MikeMitchellWebDev commented 1 month ago

@connorszczepaniak-wk you can apply the fix now and test it out yourself https://go-review.googlesource.com/c/go/+/610696

mknyszek commented 1 month ago

@connorszczepaniak-wk Yeah, that's almost certainly it. And indeed, it's fixed at tip and the fix is already on the Go 1.23 release branch. It will be in the next minor release.

It may be worth giving the patch a try as @MikeMitchellWebDev suggests, to confirm it does resolve the issue for you. Leaving this issue open for that reason, for now.

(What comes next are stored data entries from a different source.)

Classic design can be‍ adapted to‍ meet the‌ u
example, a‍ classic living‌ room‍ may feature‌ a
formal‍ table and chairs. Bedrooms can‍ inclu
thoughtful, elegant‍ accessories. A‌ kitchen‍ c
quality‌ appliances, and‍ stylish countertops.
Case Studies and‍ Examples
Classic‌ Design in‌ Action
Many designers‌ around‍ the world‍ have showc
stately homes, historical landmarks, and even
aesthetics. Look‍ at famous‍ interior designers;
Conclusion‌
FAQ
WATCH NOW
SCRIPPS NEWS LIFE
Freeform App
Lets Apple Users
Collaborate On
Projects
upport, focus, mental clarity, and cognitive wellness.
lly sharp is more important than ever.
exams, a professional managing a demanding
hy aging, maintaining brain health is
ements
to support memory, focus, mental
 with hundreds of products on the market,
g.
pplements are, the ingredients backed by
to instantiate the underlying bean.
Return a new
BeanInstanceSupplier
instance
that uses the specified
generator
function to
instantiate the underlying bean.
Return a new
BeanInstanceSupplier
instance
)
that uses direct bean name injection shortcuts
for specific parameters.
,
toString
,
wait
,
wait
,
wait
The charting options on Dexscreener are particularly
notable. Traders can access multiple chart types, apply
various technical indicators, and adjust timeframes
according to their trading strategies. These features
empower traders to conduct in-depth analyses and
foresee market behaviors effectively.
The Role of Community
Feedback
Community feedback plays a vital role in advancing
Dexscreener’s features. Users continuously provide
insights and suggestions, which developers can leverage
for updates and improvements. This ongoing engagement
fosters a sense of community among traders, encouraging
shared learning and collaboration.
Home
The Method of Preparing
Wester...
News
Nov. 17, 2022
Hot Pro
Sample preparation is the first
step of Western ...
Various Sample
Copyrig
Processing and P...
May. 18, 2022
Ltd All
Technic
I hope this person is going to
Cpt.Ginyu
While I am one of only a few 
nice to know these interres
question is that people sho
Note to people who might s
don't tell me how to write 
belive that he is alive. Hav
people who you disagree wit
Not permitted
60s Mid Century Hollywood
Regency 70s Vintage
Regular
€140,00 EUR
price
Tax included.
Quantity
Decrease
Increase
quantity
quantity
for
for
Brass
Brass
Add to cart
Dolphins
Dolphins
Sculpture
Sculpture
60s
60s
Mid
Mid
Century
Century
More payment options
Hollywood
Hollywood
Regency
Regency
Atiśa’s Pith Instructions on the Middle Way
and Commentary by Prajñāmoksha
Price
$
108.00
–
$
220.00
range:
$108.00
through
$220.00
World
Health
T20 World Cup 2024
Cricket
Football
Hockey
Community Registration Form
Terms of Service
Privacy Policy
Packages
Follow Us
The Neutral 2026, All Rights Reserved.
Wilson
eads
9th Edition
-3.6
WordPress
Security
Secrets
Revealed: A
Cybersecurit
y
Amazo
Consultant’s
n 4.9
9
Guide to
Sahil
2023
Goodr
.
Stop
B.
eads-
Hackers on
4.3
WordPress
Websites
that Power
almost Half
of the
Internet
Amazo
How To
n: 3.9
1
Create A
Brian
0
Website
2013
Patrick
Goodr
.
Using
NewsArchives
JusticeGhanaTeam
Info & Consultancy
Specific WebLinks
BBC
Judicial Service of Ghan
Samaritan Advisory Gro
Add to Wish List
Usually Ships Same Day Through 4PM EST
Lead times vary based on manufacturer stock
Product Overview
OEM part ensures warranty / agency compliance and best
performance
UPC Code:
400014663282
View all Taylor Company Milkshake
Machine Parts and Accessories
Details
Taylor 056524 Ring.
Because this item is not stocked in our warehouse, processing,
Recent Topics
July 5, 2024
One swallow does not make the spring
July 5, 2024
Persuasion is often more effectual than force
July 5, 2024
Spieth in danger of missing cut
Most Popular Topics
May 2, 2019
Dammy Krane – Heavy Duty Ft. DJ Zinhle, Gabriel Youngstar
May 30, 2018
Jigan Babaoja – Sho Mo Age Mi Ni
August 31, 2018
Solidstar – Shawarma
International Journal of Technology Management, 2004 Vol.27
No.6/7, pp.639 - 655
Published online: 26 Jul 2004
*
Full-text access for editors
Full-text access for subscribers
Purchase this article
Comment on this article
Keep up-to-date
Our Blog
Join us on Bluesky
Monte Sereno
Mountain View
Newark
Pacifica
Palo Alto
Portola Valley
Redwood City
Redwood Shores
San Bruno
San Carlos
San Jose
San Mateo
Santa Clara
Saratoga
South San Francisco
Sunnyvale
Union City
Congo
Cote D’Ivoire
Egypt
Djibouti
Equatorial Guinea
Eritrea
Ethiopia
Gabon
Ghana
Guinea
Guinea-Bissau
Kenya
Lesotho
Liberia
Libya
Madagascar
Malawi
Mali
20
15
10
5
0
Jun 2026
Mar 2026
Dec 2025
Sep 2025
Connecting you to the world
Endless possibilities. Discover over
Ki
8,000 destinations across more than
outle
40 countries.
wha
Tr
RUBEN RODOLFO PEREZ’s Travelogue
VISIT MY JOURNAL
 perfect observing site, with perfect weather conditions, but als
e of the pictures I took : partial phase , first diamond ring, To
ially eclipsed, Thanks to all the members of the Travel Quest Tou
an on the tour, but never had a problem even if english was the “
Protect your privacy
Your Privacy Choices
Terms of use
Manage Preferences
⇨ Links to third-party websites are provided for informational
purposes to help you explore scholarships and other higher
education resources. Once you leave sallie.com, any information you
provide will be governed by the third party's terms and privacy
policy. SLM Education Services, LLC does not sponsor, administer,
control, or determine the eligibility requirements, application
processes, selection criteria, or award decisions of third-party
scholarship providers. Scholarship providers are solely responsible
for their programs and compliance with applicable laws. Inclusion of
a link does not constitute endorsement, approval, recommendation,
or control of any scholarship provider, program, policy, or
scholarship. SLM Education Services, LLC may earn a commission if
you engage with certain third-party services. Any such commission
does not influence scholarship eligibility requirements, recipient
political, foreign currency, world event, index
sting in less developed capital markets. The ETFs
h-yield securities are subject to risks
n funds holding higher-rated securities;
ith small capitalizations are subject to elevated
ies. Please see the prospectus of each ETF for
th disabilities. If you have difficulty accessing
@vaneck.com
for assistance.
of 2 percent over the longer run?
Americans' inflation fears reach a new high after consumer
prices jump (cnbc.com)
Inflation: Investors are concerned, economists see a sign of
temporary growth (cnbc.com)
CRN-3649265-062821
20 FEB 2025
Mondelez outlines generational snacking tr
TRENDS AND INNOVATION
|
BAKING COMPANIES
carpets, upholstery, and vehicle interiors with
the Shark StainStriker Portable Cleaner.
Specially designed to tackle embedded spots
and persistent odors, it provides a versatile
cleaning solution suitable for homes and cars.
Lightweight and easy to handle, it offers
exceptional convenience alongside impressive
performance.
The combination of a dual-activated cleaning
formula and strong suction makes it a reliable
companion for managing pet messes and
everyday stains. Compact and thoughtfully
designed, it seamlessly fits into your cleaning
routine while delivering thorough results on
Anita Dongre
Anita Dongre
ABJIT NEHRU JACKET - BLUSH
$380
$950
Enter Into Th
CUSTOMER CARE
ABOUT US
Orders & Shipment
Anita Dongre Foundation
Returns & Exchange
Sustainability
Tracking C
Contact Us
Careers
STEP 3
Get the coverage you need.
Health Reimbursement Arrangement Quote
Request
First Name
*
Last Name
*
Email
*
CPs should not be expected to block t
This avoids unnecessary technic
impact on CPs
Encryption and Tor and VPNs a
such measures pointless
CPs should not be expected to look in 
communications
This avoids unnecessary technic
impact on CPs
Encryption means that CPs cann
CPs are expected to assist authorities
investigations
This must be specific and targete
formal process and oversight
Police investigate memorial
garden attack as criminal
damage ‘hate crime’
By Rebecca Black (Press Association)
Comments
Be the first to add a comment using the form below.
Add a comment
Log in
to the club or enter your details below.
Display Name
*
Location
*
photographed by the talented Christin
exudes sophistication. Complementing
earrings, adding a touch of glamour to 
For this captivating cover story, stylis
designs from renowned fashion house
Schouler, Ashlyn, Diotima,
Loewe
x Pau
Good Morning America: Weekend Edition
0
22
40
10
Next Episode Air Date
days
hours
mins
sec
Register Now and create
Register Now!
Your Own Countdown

Apologies for the breakage.

connorszczepaniak-wk commented 1 month ago

Thanks for the quick reply; I think this may be a bit tricky for us to test out ahead of it being included in a proper patch release (it's a bit unclear how I'd apply a patch to the stdlib that we use to build in a docker image without making some significant changes to our build process), but we could test it once 1.23.2 is out to confirm that we don't see the same issue.

gopherbot commented 2 weeks ago

Timed out in state WaitingForInfo. Closing.

(I am just a bot, though. Please speak up if this is a mistake or you have the requested information.)